Last edited: May 1, 2006
6. May 1, 2006

### gnome

Hmm... well-ordering only applies to integers, is that correct?

Maybe this can't really be discussed in generalities. I want to prove that the conjunction (call it P) of these three sentences can't be satisfied in any finite domain.

$$(\forall{x}) (\exists{y})(R\, x,y)$$
$$\sim(\exists{x})R\, x,x$$
$$(\forall{x})(\forall{y})(\forall{z})[(R\,x,y \wedge R\,y,z) \supset R\, x,z]$$

I've already done so, using a directed graph argument. One of my classmates wants to argue along these lines: Assume (for contradiction) that P is satisfiable in some finite domains. Then there must be some smallest set S of n elements for which P is satisfied. Next, show that if P is satisfiable by a set of n elements, it must be satisfiable by a set of n-1, thus disproving the first assumption.

Ignore for the moment the question of whether that inductive step can actually be proven (I suspect that I can find a hole in that part of his argument as well). My question is, for these sentences is it even valid to assume some smallest set to begin with? And if so, why?

7. May 1, 2006

### matt grime

no, not at all. I did explain that every set can be equipped with an ordering that makes it well ordered if we assume the axiom of choice, and further the integers are not well ordered with thier usual ordering: the set of integers less than 0 has no minimal element.
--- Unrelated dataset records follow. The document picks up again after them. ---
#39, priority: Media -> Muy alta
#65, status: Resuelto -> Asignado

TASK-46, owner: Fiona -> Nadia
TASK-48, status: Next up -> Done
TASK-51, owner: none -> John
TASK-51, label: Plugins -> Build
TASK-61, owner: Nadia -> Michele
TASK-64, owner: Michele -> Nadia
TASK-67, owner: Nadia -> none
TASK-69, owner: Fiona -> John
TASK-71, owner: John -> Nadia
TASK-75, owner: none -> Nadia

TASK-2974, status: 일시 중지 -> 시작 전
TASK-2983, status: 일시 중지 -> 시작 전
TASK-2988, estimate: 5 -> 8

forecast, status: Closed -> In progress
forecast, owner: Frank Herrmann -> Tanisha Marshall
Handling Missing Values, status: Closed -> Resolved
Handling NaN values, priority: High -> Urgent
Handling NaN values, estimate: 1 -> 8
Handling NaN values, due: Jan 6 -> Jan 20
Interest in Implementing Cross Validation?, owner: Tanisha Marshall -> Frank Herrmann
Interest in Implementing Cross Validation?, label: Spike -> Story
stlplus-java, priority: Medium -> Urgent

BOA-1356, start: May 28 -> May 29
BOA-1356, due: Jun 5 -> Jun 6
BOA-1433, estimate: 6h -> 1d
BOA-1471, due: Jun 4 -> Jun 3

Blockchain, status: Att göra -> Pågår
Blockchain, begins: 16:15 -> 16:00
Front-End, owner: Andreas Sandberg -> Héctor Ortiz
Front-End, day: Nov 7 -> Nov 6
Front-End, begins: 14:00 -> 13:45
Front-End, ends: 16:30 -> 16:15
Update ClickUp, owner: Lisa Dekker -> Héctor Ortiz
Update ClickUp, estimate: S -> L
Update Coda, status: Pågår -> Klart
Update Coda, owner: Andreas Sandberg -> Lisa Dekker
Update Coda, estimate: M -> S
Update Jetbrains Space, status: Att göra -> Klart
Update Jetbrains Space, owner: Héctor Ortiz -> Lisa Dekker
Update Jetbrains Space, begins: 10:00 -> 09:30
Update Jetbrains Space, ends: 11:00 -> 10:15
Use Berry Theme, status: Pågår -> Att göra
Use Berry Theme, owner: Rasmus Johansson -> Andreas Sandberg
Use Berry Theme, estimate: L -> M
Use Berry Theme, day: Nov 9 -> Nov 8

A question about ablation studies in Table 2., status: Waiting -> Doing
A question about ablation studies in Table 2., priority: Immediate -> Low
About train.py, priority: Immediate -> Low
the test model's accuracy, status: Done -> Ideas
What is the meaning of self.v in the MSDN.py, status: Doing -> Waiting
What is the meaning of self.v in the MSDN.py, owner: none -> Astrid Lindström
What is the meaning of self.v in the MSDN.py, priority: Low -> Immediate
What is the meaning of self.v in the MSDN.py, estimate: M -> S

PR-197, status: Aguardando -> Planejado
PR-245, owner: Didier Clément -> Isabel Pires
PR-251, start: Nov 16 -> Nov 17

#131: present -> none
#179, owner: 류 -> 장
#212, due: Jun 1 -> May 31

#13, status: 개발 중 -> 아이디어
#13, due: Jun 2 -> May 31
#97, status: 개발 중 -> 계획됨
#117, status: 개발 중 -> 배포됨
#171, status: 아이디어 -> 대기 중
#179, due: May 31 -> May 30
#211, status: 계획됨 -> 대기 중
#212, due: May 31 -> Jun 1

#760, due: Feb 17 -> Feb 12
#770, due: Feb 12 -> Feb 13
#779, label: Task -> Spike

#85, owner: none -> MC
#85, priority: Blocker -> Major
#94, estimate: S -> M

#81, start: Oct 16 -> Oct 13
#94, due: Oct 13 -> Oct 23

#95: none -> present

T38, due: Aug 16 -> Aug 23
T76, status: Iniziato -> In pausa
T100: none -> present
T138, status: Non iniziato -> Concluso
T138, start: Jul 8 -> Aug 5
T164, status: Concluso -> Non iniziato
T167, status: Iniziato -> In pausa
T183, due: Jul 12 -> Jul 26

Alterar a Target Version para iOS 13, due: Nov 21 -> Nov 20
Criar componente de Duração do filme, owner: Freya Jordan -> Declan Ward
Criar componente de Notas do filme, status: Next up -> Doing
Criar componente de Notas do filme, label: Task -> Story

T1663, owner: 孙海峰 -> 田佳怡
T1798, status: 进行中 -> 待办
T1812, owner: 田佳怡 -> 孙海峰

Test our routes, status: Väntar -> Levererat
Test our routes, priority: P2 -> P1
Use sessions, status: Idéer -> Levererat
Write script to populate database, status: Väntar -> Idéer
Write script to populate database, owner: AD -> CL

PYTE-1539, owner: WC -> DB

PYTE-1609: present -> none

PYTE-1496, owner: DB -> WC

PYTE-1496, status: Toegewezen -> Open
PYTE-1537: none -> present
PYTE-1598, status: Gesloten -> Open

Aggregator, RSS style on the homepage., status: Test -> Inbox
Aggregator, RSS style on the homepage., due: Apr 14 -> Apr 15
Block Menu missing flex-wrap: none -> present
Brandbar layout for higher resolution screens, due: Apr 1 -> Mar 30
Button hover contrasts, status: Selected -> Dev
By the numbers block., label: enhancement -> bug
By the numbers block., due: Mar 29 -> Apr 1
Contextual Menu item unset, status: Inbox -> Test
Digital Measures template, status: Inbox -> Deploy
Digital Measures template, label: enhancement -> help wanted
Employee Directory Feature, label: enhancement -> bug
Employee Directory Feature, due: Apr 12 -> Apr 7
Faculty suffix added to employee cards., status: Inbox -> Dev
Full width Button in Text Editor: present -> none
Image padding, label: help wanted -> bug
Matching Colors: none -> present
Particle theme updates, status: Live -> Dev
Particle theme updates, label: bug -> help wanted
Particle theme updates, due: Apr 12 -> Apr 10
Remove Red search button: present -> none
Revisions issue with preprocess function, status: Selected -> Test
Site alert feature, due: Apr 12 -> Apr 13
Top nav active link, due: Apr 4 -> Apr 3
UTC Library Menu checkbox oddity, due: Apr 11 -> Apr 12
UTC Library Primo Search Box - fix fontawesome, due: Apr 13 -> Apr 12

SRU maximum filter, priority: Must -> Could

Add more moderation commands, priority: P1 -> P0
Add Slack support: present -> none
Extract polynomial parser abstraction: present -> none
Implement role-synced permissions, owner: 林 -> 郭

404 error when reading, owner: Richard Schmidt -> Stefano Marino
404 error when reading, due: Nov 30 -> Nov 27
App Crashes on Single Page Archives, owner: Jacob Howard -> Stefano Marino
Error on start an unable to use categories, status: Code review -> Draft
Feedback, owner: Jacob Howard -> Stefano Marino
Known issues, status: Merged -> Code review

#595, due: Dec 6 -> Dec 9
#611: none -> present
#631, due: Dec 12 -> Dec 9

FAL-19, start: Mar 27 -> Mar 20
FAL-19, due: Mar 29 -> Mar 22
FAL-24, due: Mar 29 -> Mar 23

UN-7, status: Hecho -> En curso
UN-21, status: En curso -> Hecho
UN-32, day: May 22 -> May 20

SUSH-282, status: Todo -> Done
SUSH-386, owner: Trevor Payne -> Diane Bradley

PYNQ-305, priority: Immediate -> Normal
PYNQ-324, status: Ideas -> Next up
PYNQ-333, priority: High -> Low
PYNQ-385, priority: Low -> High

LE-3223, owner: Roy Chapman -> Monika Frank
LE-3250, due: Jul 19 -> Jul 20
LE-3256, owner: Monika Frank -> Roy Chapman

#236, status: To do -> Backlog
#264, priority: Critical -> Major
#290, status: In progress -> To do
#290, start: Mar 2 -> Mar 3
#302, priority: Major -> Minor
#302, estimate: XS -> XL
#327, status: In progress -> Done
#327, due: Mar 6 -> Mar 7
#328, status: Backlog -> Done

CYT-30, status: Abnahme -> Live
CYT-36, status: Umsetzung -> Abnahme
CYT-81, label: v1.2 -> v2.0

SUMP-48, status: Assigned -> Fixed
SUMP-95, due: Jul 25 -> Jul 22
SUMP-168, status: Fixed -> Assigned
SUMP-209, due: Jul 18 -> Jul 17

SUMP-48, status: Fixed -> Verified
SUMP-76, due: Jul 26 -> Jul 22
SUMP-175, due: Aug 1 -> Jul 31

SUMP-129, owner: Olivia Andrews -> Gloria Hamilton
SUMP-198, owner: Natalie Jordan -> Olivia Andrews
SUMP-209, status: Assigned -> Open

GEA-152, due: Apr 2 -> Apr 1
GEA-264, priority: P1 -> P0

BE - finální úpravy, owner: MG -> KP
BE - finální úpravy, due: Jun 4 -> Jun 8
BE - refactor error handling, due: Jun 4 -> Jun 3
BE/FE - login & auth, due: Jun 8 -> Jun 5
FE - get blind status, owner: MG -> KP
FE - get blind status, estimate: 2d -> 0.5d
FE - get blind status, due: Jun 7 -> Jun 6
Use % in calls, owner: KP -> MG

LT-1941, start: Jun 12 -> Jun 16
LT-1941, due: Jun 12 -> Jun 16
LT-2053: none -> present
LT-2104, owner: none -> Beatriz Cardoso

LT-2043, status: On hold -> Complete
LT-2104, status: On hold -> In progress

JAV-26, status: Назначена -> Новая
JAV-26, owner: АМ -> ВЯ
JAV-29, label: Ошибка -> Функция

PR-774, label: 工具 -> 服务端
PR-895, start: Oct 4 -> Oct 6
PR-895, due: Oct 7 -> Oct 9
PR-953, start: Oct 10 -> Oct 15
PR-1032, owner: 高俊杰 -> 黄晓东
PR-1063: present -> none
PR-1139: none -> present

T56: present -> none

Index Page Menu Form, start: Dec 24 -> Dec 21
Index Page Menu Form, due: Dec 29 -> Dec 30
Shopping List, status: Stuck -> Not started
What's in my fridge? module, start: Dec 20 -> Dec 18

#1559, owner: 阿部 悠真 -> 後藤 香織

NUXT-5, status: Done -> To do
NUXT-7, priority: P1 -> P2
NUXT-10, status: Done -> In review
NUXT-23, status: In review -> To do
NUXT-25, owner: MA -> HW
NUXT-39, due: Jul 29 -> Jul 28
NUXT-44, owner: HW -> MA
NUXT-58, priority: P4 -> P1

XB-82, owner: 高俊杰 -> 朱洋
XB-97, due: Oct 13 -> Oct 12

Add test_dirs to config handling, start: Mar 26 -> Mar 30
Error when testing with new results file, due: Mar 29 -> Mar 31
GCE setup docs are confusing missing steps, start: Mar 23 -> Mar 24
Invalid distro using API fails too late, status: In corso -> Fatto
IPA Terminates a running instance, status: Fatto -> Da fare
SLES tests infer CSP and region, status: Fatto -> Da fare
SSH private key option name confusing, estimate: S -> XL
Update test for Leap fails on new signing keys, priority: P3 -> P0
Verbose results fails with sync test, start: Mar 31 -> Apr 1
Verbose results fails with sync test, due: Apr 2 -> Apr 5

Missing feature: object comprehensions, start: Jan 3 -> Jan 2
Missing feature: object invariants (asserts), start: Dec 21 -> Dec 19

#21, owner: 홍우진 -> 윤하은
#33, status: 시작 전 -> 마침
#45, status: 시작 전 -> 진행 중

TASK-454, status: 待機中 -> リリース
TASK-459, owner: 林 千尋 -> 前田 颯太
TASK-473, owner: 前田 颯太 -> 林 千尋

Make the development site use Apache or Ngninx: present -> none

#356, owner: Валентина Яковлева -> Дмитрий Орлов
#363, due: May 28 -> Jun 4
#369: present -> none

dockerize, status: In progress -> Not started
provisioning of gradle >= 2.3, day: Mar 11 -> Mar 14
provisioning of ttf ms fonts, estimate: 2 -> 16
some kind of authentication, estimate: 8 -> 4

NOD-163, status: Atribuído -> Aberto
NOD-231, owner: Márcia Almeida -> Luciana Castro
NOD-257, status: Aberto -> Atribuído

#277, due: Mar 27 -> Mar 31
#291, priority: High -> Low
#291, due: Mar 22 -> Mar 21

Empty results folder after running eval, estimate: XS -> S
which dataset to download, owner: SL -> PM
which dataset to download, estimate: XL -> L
The naturals are well ordered.

Let S be the set of natural numbers for which the three statements are not satisfiable. It is a subset of the *natural numbers*. If it is non-empty it has a minimal element.

8. May 1, 2006

### gnome

Sorry, that was just sloppiness on my part. I had "natural numbers" in mind.

I don't think that is the issue. This assertion has to be proven for ALL finite domains, so we're not dealing with a minimal element. We're dealing with a set of minimal cardinality.

I've become more or less convinced that his starting point is valid. It's his inductive step that needs more scrutiny. But I have to go to a class now so that'll have to wait. Thanks for your help.

9. May 1, 2006

### matt grime

Let S be the set of cardinalities of finite sets for which they are satisfiable, then. It's still a subset of the natural numbers.

10. May 1, 2006

### gnome

Yes, that's why I said I was "more or less convinced that his starting point was valid." In fact, now I'm more, rather than less, convinced that his entire proof is valid. I just needed to think out loud a bit. Thanks for listening to my babbling.